─── Text excerpt
5 directories, 4 files


Let's look at the generated config file. It defines the input columns with datatype and dimensions and the output layer. Manually creating this config file can be complicated and NVTabular provides an easy function with `export_tensorflow_model` to deploy TensorFlow model to Triton.

Triton needs a [config file](https://github.com/triton-inference-server/server/blob/main/docs/model_configuration.md) to understand how to interpret the model. Our `export_tensorflow_model` method is automaticall creating the config file and the required folder structure for us, so that we do not need to create it manually.

The config file needs the following information:
* name: The name of our model. Must be the same name as the parent folder.
* platform: The type of framework serving the model.
* input: The input our model expects.
  * `name`: Should correspond with the model input name.
  * `data_type`: Should correspond to the input's data type.
  * `dims`: The dimensions of the *request* for the input, as in the dimensions of the data the user passes to us.
──────
* Assigned task A *
From the Triton config file excerpt, quote the passage that begins at the words "Let's look at" and stops after "create it manually.".
* Assigned task B *
Continue the excerpt on the Triton model config file from the point where it stops.
─── Records provided
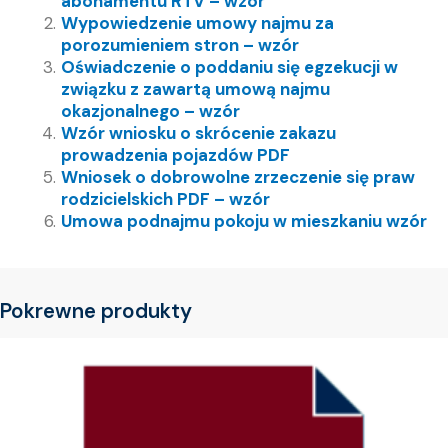
abonamentu RTV – wzór
Wypowiedzenie umowy najmu za
porozumieniem stron – wzór
Oświadczenie o poddaniu się egzekucji w
związku z zawartą umową najmu
okazjonalnego – wzór
Wzór wniosku o skrócenie zakazu
prowadzenia pojazdów PDF
Wniosek o dobrowolne zrzeczenie się praw
rodzicielskich PDF – wzór
Umowa podnajmu pokoju w mieszkaniu wzór
Pokrewne produkty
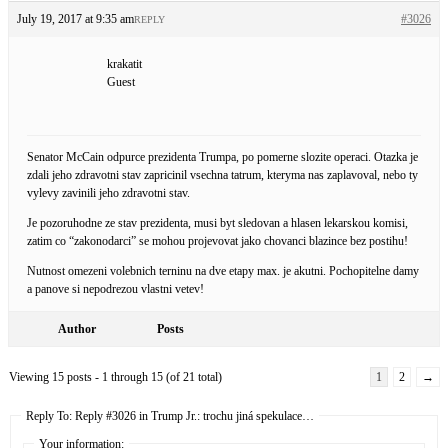
July 19, 2017 at 9:35 am
#3026
REPLY
krakatit
Guest
Senator McCain odpurce prezidenta Trumpa, po pomerne slozite operaci. Otazka je
zdali jeho zdravotni stav zapricinil vsechna tatrum, kteryma nas zaplavoval, nebo ty
vylevy zavinili jeho zdravotni stav.
Je pozoruhodne ze stav prezidenta, musi byt sledovan a hlasen lekarskou komisi,
zatim co “zakonodarci” se mohou projevovat jako chovanci blazince bez postihu!
Nutnost omezeni volebnich terninu na dve etapy max. je akutni. Pochopitelne damy
a panove si nepodrezou vlastni vetev!
Author
Posts
Viewing 15 posts - 1 through 15 (of 21 total)
1
2
→
Reply To: Reply #3026 in Trump Jr.: trochu jiná spekulace…
Your information:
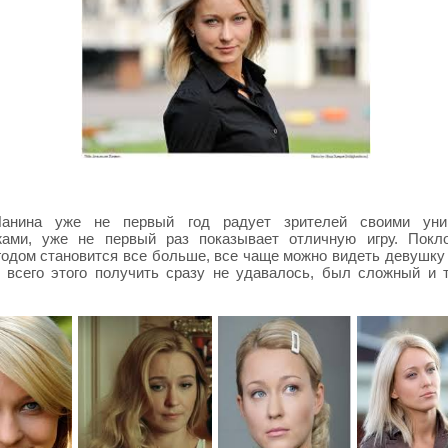
анина уже не первый год радует зрителей своими уни
жами, уже не первый раз показывает отличную игру. Покл
одом становится все больше, все чаще можно видеть девушку 
 всего этого получить сразу не удавалось, был сложный и 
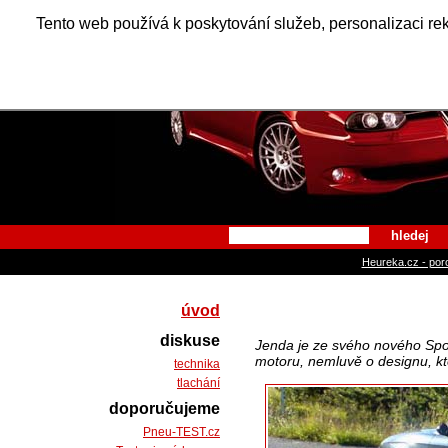
Alfa Ro
Tento web používá k poskytování služeb, personalizaci re
hledej
Heureka.cz - por
úvod
diskuse
Jenda je ze svého nového Spo
motoru, nemluvě o designu, kte
technika
tlachání
doporučujeme
Pneu-TEST.cz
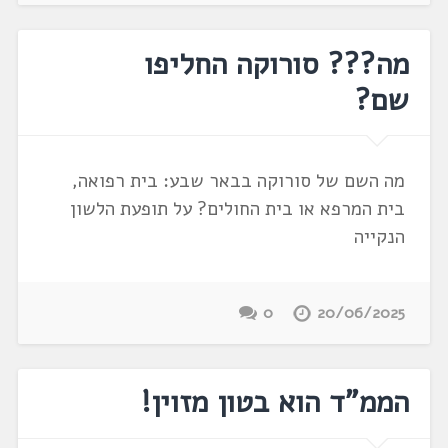
מה??? סורוקה החליפו
שם?
מה השם של סורוקה בבאר שבע: בית רפואה,
בית המרפא או בית החולים? על תופעת הלשון
הנקייה
0
20/06/2025
הממ"ד הוא בטון מזוין!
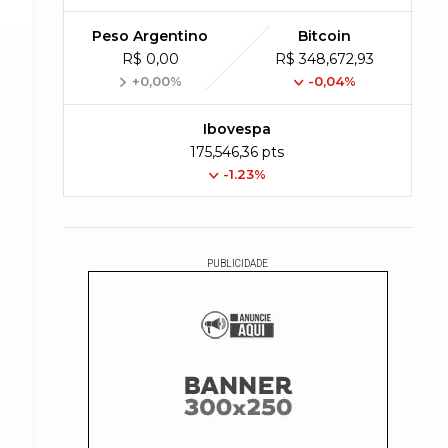
Peso Argentino
Bitcoin
R$ 0,00
R$ 348,672,93
+0,00%
-0,04%
Ibovespa
175,546,36 pts
-1.23%
PUBLICIDADE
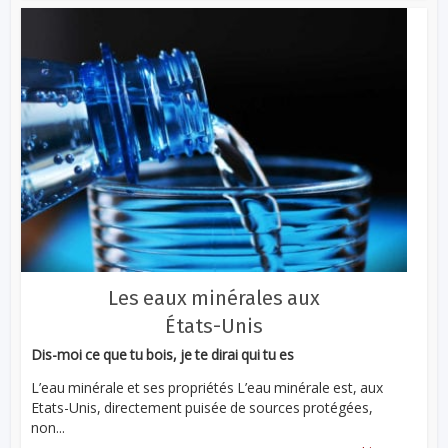
Les eaux minérales aux
États-Unis
Dis-moi ce que tu bois, je te dirai qui tu es
L’eau minérale et ses propriétés L’eau minérale est, aux
Etats-Unis, directement puisée de sources protégées,
non...
...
──────
* Reply A *
Let's look at the generated config file. It defines the input columns with datatype and dimensions and the output layer. Manually creating this config file can be complicated and NVTabular provides an easy function with `export_tensorflow_model` to deploy TensorFlow model to Triton.

Triton needs a [config file](https://github.com/triton-inference-server/server/blob/main/docs/model_configuration.md) to understand how to interpret the model. Our `export_tensorflow_model` method is automaticall creating the config file and the required folder structure for us, so that we do not need to create it manually.

* Reply B *
  * `reshape`: How to reshape the data from the client to pass it to our model. In this case, the minimum dims from the client is `[1]`, but like Keras, Triton appends a dimension for batching. If our model expects `[batch_size]` as a dimension, we can reshape our data to `[]` (empty brackets) to account for that.
* output: The output parameters of our model.
  * `name`: Should correspond with the model output name. In this case, we're using the name automatically assigned by TensorFlow.
  * `data_type`: Should correspond to the output's data type.
  * `dims`: The dimensions of the output.

In [1]:
!cat model_repository/wnd_tf/config.pbtxt

name: "wnd_tf"
platform: "tensorflow_savedmodel"
input {
  name: "brand_index"
  data_type: TYPE_INT64
  dims: -1
  dims: 1
}
input {
  name: "category_0_2_index"
  data_type: TYPE_INT32
  dims: -1
  dims: 1
}
input {
  name: "category_1_2_index"
  data_type: TYPE_INT32
  dims: -1
  dims: 1
}
input {
  name: "item_index"
  data_type: TYPE_INT64
  dims: -1
  dims: 1
}
input {
  name: "price_filled"
  data_type: TYPE_FP32
  dims: -1
  dims: 1
}
input {
  name: "salesRank_Electronics"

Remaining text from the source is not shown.